Бризоль долго думал, перебирая вынутые из кармана четки.
— А все остальные щели? — спросил он наконец.
— Щель еще только одна, — ответил Зиверт. — Берлинский полицей-президиум. Но там есть достаточно солидный человек, он все, что нужно, сделает и тоже будет немым по причинам, которые объяснять нет надобности.
— Я бы хотел иметь дело только с вами.
— Со мной и с тем человеком в тюрьме. Все остальное я беру на себя.
Теперь они заговорили о гонораре, и надо думать, что эта операция стоила Генри Форду немало.
Подготовка заняла больше недели.
Дружиловский по-прежнему сидел в одиночке, ожидая суда, на котором собирался доказывать, что он непримиримый борец против коммунизма.
В это утро он, лежа на жесткой койке, репетировал свою речь на суде. Лязгнул запор, ржаво проскрипела дверь, и в камеру зашел незнакомый господин в ворсистом пальто и большой клетчатой кепке.
Дружиловский свесил ноги с койки, удивленно глядя на него.
— Я, с вашего разрешения, сяду, — не здороваясь, сказал незнакомец на хорошем русском языке. Он сел на табуретку и, вынув портсигар, протянул Дружиловскому: — Прошу.
— Спасибо, не курю, — хрипло ответил Дружиловский, хотя он чертовски хотел глотнуть табачного дыма.
По камере поплыл приятный аромат дорогого табака. Оглядевшись, незнакомец сказал:
— Тюрьма — это все-таки тюрьма, даже если она немецкая. — Он помолчал. — Моя фамилия Бризоль. Не слышали?
— Почему не слышал? Я знаю вас, — ответил Дружиловский. — Только я думал, что вы в Америке.

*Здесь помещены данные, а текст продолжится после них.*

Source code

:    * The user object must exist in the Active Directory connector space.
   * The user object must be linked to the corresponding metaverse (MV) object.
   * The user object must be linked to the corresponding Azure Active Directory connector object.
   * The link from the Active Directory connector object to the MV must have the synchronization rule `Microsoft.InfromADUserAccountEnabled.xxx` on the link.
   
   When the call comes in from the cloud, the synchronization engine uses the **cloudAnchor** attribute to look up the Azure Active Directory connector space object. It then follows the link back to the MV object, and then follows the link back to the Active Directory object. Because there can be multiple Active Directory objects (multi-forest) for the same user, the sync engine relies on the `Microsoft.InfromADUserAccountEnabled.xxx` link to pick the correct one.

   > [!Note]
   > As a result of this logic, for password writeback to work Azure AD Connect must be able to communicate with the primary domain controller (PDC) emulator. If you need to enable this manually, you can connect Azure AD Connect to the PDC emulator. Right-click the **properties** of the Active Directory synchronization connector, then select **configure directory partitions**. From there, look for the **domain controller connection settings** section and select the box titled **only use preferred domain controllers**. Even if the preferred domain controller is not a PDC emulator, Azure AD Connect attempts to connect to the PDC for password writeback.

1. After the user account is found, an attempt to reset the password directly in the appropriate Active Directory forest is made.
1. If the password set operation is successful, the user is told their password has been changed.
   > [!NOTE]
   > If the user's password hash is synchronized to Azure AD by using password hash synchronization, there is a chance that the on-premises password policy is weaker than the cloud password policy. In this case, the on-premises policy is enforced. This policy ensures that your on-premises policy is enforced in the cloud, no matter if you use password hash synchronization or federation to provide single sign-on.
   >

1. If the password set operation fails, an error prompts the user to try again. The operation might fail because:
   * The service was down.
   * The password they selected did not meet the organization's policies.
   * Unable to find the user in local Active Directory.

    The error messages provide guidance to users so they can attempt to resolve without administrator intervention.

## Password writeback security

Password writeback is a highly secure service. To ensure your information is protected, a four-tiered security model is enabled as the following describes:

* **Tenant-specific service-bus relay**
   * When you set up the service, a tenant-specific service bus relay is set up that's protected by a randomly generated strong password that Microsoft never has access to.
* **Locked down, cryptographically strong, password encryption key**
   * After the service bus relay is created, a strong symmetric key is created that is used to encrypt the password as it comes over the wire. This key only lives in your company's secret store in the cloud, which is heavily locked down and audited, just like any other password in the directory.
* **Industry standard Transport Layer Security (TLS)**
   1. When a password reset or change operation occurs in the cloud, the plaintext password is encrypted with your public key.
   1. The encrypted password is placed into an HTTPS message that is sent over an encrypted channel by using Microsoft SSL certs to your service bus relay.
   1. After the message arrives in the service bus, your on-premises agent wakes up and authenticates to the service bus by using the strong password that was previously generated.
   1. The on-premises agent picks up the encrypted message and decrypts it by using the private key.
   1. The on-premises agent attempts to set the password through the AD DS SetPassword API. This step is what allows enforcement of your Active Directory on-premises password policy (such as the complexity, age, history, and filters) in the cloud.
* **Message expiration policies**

— В данное время я здесь, — сказал Бризоль. — Но дело у меня к вам все же американское, и направил меня господин Зиверт, который кланяется вам.
Затем Бризоль сообщил, что ему нужно.
— Разве господин Зиверт не понимает, что, сидя здесь, я ничего сделать не могу? — спросил Дружиловский.
— Понимает. И мы поступим так, — продолжал Бризоль. — Вы здесь, в камере, под присягой дадите свидетельские показания, что те документы, которыми оперировал Бернштейн, вы однажды видели у известного вам агента Коминтерна.
— Согласен, — ответил он.
«Ясно! Зиверт протягивает руку помощи», — пронеслось в его голове.
— Однако будет выглядеть странно, что я даю какие-то показания, сидя в тюрьме.
— Я получу от немцев справку, что вас попросту спрятали в тюрьме от мести коммунистов, — сказал Бризоль.
Дружиловский выжидательно молчал.
— Платой будет ваша свобода. Замечу, это будет стоить недешево.
Дружиловский сделал все, как ему было сказано, — под присягой и даже в присутствии православного священника дал необходимые показания.
Прощаясь с ним, Бризоль сказал:
— Оплата вашей работы произойдет неукоснительно и в самое ближайшее время.
Но прошло еще две недели, а свободой не пахло, и уже был назначен день суда — 3 ноября. Он решил, что его снова обманули, и, когда его везли в суд, чувствовал себя преданным всеми, кому он верно служил. Но нет, он так просто на колени не станет! Он будет ожесточенно бороться и на суде не пощадит никого!
Весь его запал пропал даром. Судебного разбирательства не было. Ему сразу объявили приговор. Время, проведенное им в тюрьме, определялось как наказание. Ему было предписано в сорок восемь часов покинуть Германию. Дружиловский подписал обязательство через два дня явиться в полицей-президиум для получения выездных документов, и его отпустили.
ИЗ БЕРЛИНА В ЦЕНТР. 14 мая 1925 года«Все завершилось тем, что 24 апреля с. г. газета «Роте фане» выступила с разоблачением болгарских фальшивок Дружиловского. Опубликованное местной печатью опровержение болгарского посла выглядело беспомощно — голое отрицание плюс злость. Немцы Дружиловского от греха подальше убрали, посадили его в тюрьму за какую-то фальшивку о крушении поезда в Данцигском коридоре. Когда будет суд, неизвестно, он уже откладывался два раза, а печать по этому поводу больше ничего не сообщает. Так или иначе агентство «Руссина» перестало существовать. Деятельность группы Орлова продолжается, и весьма активно, я делаю здесь все, что могу, надеюсь, что через пару месяцев мы нанесем удар и сюда.